───── Given text

Weare Township is a civil township of Oceana County in the U.S. state of Michigan. The population was 1,224 at the 2020 census.

==Geography==
According to the United States Census Bureau, the township has a total area of 36.1 sqmi, all land.

==Demographics==
As of the census of 2000, there were 1,261 people, 428 households, and 327 families residing in the township. The population density was 35.0 PD/sqmi. There were 607 housing units at an average density of 16.8 per square mile (6.5/km^{2}). The racial makeup of the township was 92.39% White, 0.24% African American, 0.87% Native American, 0.08% Asian, 4.44% from other races, and 1.98% from two or more races. Hispanic or Latino of any race were 10.55% of the population.

There were 428 households, out of which 40.7% had children under the age of 18 living with them, 63.6% were married couples living together, 9.1% had a female householder with no husband present, and 23.4% were non-families. 20.1% of all households were made up of individuals, and 7.0% had someone living alone who was 65 years of age or older. The average household size was 2.79 and the average family size was 3.21.

In the township the population was spread out, with 31.6% under the age of 18, 6.8% from 18 to 24, 28.7% from 25 to 44, 19.3% from 45 to 64, and 13.6% who were 65 years of age or older. The median age was 35 years. For every 100 females, there were 107.4 males. For every 100 females age 18 and over, there were 103.1 males.

The median income for a household in the township was $37,283, and the median income for a family was $41,131. Males had a median income of $29,821 versus $22,500 for females. The per capita income for the township was $14,106. About 10.4% of families and 13.3% of the population were below the poverty line, including 13.3% of those under age 18 and 16.9% of those age 65 or over.

──────────
───── The data

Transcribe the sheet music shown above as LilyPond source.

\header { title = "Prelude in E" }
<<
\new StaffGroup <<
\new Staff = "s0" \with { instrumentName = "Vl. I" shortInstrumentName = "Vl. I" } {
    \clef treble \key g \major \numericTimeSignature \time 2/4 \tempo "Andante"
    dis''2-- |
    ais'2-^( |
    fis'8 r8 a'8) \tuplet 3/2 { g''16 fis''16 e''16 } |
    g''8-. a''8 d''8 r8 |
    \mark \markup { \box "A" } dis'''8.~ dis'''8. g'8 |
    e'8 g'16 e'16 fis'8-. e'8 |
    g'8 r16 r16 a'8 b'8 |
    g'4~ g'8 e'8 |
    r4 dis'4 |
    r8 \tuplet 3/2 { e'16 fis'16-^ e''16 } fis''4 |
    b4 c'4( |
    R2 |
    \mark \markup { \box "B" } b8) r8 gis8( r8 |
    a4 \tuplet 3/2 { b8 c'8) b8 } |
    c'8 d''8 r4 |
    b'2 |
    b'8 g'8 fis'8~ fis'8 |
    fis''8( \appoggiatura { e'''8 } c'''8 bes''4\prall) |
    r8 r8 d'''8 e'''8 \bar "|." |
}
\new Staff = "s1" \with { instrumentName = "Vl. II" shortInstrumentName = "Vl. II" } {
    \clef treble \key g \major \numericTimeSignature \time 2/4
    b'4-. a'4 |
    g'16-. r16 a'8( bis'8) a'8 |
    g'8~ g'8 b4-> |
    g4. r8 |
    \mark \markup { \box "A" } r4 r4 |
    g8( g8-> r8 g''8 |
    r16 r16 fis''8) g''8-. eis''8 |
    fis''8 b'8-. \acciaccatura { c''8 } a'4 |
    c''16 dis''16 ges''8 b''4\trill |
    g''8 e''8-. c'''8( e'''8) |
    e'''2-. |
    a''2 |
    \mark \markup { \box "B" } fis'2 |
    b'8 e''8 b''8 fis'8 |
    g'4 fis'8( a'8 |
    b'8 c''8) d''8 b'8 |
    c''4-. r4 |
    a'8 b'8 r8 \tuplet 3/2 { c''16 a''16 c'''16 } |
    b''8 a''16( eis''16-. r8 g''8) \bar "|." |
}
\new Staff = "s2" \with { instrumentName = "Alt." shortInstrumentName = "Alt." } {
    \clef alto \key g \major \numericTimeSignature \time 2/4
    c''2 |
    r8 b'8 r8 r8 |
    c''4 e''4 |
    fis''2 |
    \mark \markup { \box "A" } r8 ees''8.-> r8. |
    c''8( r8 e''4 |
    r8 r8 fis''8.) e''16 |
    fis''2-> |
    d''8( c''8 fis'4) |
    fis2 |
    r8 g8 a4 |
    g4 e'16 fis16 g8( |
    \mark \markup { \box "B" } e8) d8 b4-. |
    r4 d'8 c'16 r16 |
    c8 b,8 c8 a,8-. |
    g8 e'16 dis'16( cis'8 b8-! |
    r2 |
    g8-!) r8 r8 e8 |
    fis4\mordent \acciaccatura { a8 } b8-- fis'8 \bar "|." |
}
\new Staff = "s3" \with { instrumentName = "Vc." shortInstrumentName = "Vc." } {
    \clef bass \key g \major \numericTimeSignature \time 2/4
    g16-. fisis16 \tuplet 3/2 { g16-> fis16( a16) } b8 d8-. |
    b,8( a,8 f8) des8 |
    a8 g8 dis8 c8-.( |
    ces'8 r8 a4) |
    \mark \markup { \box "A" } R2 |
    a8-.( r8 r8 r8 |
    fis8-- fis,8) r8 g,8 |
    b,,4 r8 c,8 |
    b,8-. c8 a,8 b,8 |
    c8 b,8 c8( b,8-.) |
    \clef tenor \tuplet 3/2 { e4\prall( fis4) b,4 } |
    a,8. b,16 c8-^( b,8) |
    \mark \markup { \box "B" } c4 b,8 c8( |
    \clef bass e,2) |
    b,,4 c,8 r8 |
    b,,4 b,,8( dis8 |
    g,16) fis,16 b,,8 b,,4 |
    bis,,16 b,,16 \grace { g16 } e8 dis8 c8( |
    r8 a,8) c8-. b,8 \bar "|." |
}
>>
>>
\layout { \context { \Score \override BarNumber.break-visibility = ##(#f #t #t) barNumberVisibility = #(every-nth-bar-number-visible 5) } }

──────────

According to the text on Weare Township, what was the median age in the township?

The median age was 35 years.